Time to increase pressure on Israel

The unrestrained joy of the Syrian people is plain for all the world to see. Their revolution enters the second week. After decades of brutal repression, the dictator Assad is gone. The prisons are emptying. Families reunited with loved ones who disappeared many years ago. Millions of refugees are going home.

And the signs are encouraging. The leader of the main Jihadist group HTS talks of religious freedom and women dressing as they like. In the north Kurdish and Islamist factions declare a truce. A Jesuit priest describes on British radio how in the run-up to Christmas, Christians appear to have more freedom to worship in Damascus than they do in Betlehem.

The big powers, taken aback at the speed and depth of the revolution, are grasping for a foothold in the new political geography of Syria. But in public, at least, they are welcoming the new government and trying to establish relations. There is goodwill all round and although cautious, everyone wants the Syrians to succeed.

Everyone apart from Israel. Even as Assad was running for the airport the Israeli military started operations. They seized the UN controlled buffer zone on the Eastern side of the Golan Heights and invaded further into southern Syria.

And all week they bombed Syria. Over 1800 raids on more than 500 targets. Israeli commanders proudly claim to have taken out 85% of Syria’s air defences.

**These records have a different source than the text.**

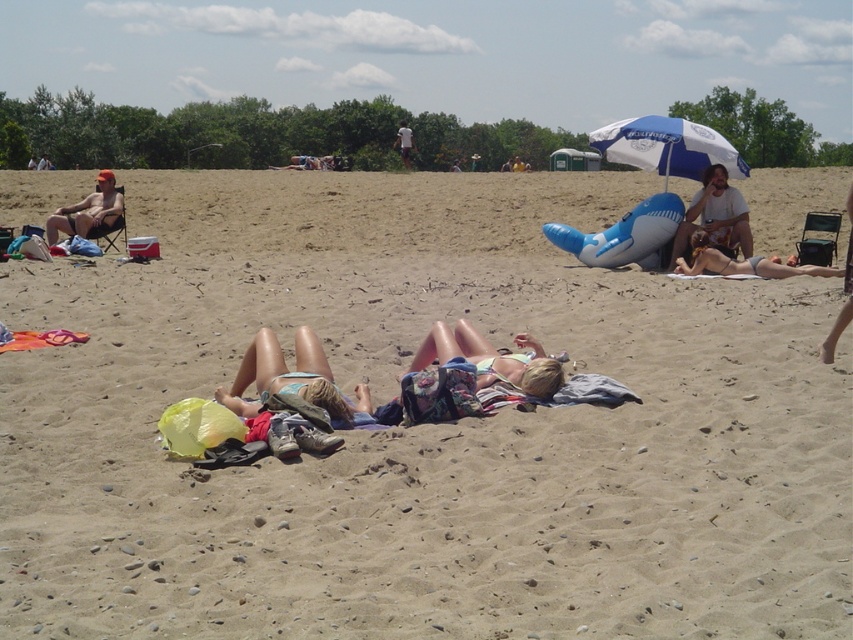
Question: Where is tan bikini at center located in relation to blue and white striped umbrella at upper right in the image?

Choices:
 (A) left
 (B) right

Answer: (A)

Question: Estimate the real-world distances between objects in this image. Which object is closer to the gray fabric bikini at right?

Choices:
 (A) tan bikini at center
 (B) blue and white striped umbrella at upper right
 (C) white cotton shirt at upper center
 (D) matte orange cap at left

Answer: (B)

Question: Which point is closer to the camera taking this photo?

Choices:
 (A) (404, 150)
 (B) (630, 145)

Answer: (B)

Question: Can you confirm if blue and white striped umbrella at upper right is positioned to the left of white cotton shirt at upper center?

Choices:
 (A) yes
 (B) no

Answer: (B)

Question: Where is matte orange cap at left located in relation to gray fabric bikini at right in the image?

Choices:
 (A) left
 (B) right

Answer: (A)

Question: Which object is positioned farthest from the matte orange cap at left?

Choices:
 (A) tan bikini at center
 (B) white cotton shirt at upper center
 (C) beige fabric towel at upper right
 (D) gray fabric bikini at right

Answer: (B)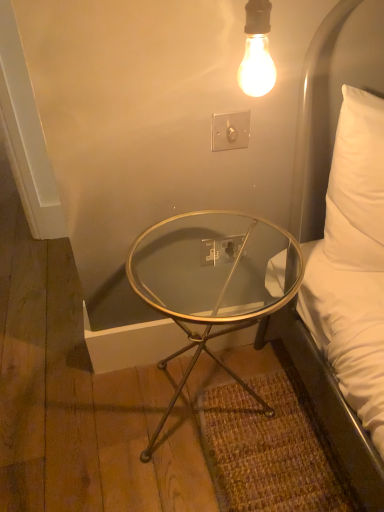
Question: Can you confirm if clear glass table at lower center is wider than white plastic switch at upper center, which is the second electric outlet from back to front?

Choices:
 (A) yes
 (B) no

Answer: (A)

Question: Considering the relative sizes of clear glass table at lower center and white plastic switch at upper center, the first electric outlet from the top, in the image provided, is clear glass table at lower center bigger than white plastic switch at upper center, the first electric outlet from the top,?

Choices:
 (A) no
 (B) yes

Answer: (B)

Question: Is clear glass table at lower center next to white plastic switch at upper center, the first electric outlet from the top?

Choices:
 (A) yes
 (B) no

Answer: (B)

Question: Can white plastic switch at upper center, which is the second electric outlet from back to front, be found inside clear glass table at lower center?

Choices:
 (A) no
 (B) yes

Answer: (A)

Question: Is clear glass table at lower center positioned with its back to white plastic switch at upper center, the first electric outlet from the top?

Choices:
 (A) no
 (B) yes

Answer: (A)

Question: Considering the positions of clear glass table at lower center and white plastic switch at upper center, the first electric outlet from the top, in the image, is clear glass table at lower center taller or shorter than white plastic switch at upper center, the first electric outlet from the top,?

Choices:
 (A) tall
 (B) short

Answer: (A)

Question: Is point (177, 274) closer or farther from the camera than point (216, 139)?

Choices:
 (A) farther
 (B) closer

Answer: (A)

Question: From a real-world perspective, is clear glass table at lower center physically located above or below white plastic switch at upper center, which is the 1th electric outlet in front-to-back order?

Choices:
 (A) below
 (B) above

Answer: (A)

Question: Is clear glass table at lower center in front of or behind white plastic switch at upper center, which is the 1th electric outlet in front-to-back order, in the image?

Choices:
 (A) front
 (B) behind

Answer: (A)

Question: Considering their positions, is white plastic outlet at center, marked as the 1th electric outlet in a back-to-front arrangement, located in front of or behind clear glass table at lower center?

Choices:
 (A) behind
 (B) front

Answer: (A)

Question: In the image, is white plastic outlet at center, positioned as the 2th electric outlet in front-to-back order, on the left side or the right side of clear glass table at lower center?

Choices:
 (A) left
 (B) right

Answer: (B)

Question: In terms of height, does white plastic outlet at center, positioned as the 2th electric outlet in front-to-back order, look taller or shorter compared to clear glass table at lower center?

Choices:
 (A) tall
 (B) short

Answer: (B)

Question: Does point (238, 239) appear closer or farther from the camera than point (198, 266)?

Choices:
 (A) farther
 (B) closer

Answer: (B)

Question: Is clear glass table at lower center wider or thinner than white plastic outlet at center, which is counted as the second electric outlet, starting from the top?

Choices:
 (A) thin
 (B) wide

Answer: (B)

Question: Considering the relative positions of clear glass table at lower center and white plastic outlet at center, which is counted as the first electric outlet, starting from the bottom, in the image provided, is clear glass table at lower center to the left or to the right of white plastic outlet at center, which is counted as the first electric outlet, starting from the bottom,?

Choices:
 (A) right
 (B) left

Answer: (B)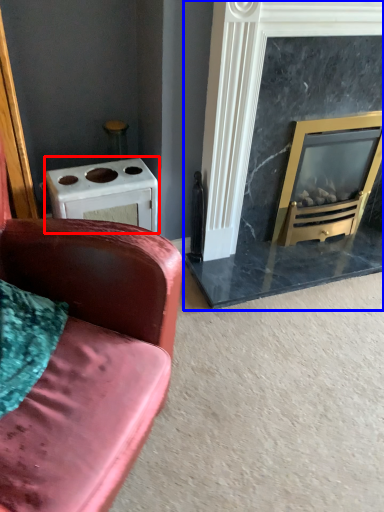
Question: Which of the following is the closest to the observer, appliance (highlighted by a red box) or fireplace (highlighted by a blue box)?

Choices:
 (A) appliance
 (B) fireplace

Answer: (B)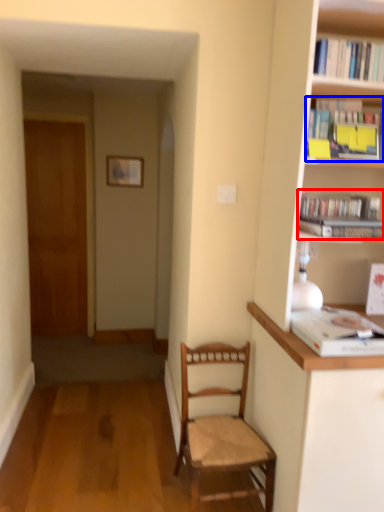
Question: Which object is closer to the camera taking this photo, book (highlighted by a red box) or book (highlighted by a blue box)?

Choices:
 (A) book
 (B) book

Answer: (B)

In a complete abuse of the English language Israel suggests these actions are in self-defence. Anywhere else in the world they would be regarded as acts of war. They are. And not a war against the Assad regime, but against the Syrian people who have ousted it.

So why is Israel bombing Syria after the fall of Assad? Most countries in the world, many even in Washington, would view the creation of a tolerant unified Arab republic in Syria as a positive development. The Israelis do not. The emergence of a pluralist society and strong democratic state on their borders is a nightmare for those who control the Israeli state and military. Far better to have unstable governments with factions fighting each other.

But Israel also sees Syria as the road to Iran. IDF commanders have said so openly this week in the Israeli media. They are now seriously eyeing up the possibility of an all-out strike on Iran, knowing that they have full control of the skies over Syria.

Israel does this because it can. It is to all intents and purposes a rogue state. Driven by a lethal cocktail of paranoia, victimhood and brutality, it sees no need to answer to the UN or anyone else. Its state institutions are now in the hands of far-right fanatics who aspire to a greater Israel and the elimination of the Palestinian people.

The fact that Netanyahu is elected is of little solace. Israeli public opinion is now dominated by anti-Arab racism and respect for minorities within the country, or notions of co-existence with people outside it, have been marginalised. This is not the hallmark of a democratic society.

This weekend the death toll in Gaza topped forty-five thousand. Seventy percent of the deaths are women and children. Israeli maintains its assault on Gaza unabated. Entire families are killed in the tents in which they seek protection from the elements. Much of northern Gaza remains under siege as civilians run out of food and medicine.

Two weeks ago, Amnesty International published a major 300-page report detailing the genocide which is now being prosecuted against the Palestinian population in Gaza. The evidence is there for anyone to read. Most of the world is horrified, but the wealthiest and most powerful nations turn away and let it happen.

Most of the blame lies with America, the world’s superpower. It has bankrolled and politically guaranteed the State of Israel since its inception. This is the only way a country of less than ten million people could ignore world opinion and get away with serial breaches of international law.

We cannot control what happens in the US. But we can influence what happens here. To its eternal shame the new Labour UK government is now complicit in the genocide in Gaza. It is providing both the physical means and the political justification for it. To their credit many Labour MPs stand opposed to the actions of their government, but the cowardly connivance of the majority allows it to happen.

And what of Scotland? The Scottish government has been clear in its condemnation of genocide and has called for the UK to suspend arms sales to Israel, lacking the power to take such action itself. But some of these arms and components are manufactured in Scotland, and whilst the Scottish government has no power to stop that, it can do other things. As many, most recently Amnesty International, have pointed out, it is inconsistent to have a policy which says no arms sales to Israel whilst at the same time providing public grants to the very companies who are selling them.

Companies are corporate legal entities. It matters not that the arms are made by one part of a company but not another, its still that company. Scottish Enterprise, who distribute this public money to BAE Systems and others, claim that they check that grants aren’t going to companies who breach international humanitarian law. Perhaps they should check harder.

It is time to stop spending public money on arms companies who bolster the Israeli war effort. It’s called leverage. We don’t have much of it, but what we have we should use.